Requirement: Each entry must be restated word for word, with nothing omitted.

Records for processing START

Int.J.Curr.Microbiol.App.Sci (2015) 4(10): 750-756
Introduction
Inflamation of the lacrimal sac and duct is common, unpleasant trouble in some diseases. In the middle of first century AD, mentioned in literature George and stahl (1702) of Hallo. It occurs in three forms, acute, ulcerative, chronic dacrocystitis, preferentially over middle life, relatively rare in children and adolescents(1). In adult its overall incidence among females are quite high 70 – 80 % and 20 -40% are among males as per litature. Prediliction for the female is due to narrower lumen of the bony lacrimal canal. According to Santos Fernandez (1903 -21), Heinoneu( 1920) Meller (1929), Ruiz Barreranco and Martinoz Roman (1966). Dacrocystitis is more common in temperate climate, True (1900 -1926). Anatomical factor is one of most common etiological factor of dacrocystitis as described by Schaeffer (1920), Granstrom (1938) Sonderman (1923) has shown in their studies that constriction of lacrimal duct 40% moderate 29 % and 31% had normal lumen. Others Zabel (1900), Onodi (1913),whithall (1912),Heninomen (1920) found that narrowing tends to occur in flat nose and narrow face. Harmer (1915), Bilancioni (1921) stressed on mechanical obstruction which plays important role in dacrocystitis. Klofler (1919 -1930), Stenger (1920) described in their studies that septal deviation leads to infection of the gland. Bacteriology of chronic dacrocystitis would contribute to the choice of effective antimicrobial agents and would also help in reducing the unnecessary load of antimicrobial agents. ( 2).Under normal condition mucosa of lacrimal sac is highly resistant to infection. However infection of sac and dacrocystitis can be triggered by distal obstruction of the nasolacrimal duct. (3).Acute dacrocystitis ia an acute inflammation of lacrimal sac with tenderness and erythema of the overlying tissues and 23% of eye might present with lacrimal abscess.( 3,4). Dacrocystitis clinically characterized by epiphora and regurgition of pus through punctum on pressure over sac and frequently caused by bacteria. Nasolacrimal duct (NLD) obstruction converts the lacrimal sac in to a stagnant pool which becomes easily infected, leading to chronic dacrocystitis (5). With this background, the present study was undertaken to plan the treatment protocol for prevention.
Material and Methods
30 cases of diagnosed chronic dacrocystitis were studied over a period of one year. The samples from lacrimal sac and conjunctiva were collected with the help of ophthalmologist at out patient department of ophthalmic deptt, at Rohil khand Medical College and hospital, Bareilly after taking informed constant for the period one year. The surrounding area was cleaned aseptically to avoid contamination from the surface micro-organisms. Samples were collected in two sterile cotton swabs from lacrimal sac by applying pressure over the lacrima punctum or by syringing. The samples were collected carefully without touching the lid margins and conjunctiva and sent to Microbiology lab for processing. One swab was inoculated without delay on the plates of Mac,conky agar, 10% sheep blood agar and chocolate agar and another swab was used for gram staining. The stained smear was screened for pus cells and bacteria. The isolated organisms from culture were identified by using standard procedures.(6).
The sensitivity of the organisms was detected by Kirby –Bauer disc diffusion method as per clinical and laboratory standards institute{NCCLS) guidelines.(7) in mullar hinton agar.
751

Records for processing END

Expected output:
Int.J.Curr.Microbiol.App.Sci (2015) 4(10): 750-756
Introduction
Inflamation of the lacrimal sac and duct is common, unpleasant trouble in some diseases. In the middle of first century AD, mentioned in literature George and stahl (1702) of Hallo. It occurs in three forms, acute, ulcerative, chronic dacrocystitis, preferentially over middle life, relatively rare in children and adolescents(1). In adult its overall incidence among females are quite high 70 – 80 % and 20 -40% are among males as per litature. Prediliction for the female is due to narrower lumen of the bony lacrimal canal. According to Santos Fernandez (1903 -21), Heinoneu( 1920) Meller (1929), Ruiz Barreranco and Martinoz Roman (1966). Dacrocystitis is more common in temperate climate, True (1900 -1926). Anatomical factor is one of most common etiological factor of dacrocystitis as described by Schaeffer (1920), Granstrom (1938) Sonderman (1923) has shown in their studies that constriction of lacrimal duct 40% moderate 29 % and 31% had normal lumen. Others Zabel (1900), Onodi (1913),whithall (1912),Heninomen (1920) found that narrowing tends to occur in flat nose and narrow face. Harmer (1915), Bilancioni (1921) stressed on mechanical obstruction which plays important role in dacrocystitis. Klofler (1919 -1930), Stenger (1920) described in their studies that septal deviation leads to infection of the gland. Bacteriology of chronic dacrocystitis would contribute to the choice of effective antimicrobial agents and would also help in reducing the unnecessary load of antimicrobial agents. ( 2).Under normal condition mucosa of lacrimal sac is highly resistant to infection. However infection of sac and dacrocystitis can be triggered by distal obstruction of the nasolacrimal duct. (3).Acute dacrocystitis ia an acute inflammation of lacrimal sac with tenderness and erythema of the overlying tissues and 23% of eye might present with lacrimal abscess.( 3,4). Dacrocystitis clinically characterized by epiphora and regurgition of pus through punctum on pressure over sac and frequently caused by bacteria. Nasolacrimal duct (NLD) obstruction converts the lacrimal sac in to a stagnant pool which becomes easily infected, leading to chronic dacrocystitis (5). With this background, the present study was undertaken to plan the treatment protocol for prevention.
Material and Methods
30 cases of diagnosed chronic dacrocystitis were studied over a period of one year. The samples from lacrimal sac and conjunctiva were collected with the help of ophthalmologist at out patient department of ophthalmic deptt, at Rohil khand Medical College and hospital, Bareilly after taking informed constant for the period one year. The surrounding area was cleaned aseptically to avoid contamination from the surface micro-organisms. Samples were collected in two sterile cotton swabs from lacrimal sac by applying pressure over the lacrima punctum or by syringing. The samples were collected carefully without touching the lid margins and conjunctiva and sent to Microbiology lab for processing. One swab was inoculated without delay on the plates of Mac,conky agar, 10% sheep blood agar and chocolate agar and another swab was used for gram staining. The stained smear was screened for pus cells and bacteria. The isolated organisms from culture were identified by using standard procedures.(6).
The sensitivity of the organisms was detected by Kirby –Bauer disc diffusion method as per clinical and laboratory standards institute{NCCLS) guidelines.(7) in mullar hinton agar.
751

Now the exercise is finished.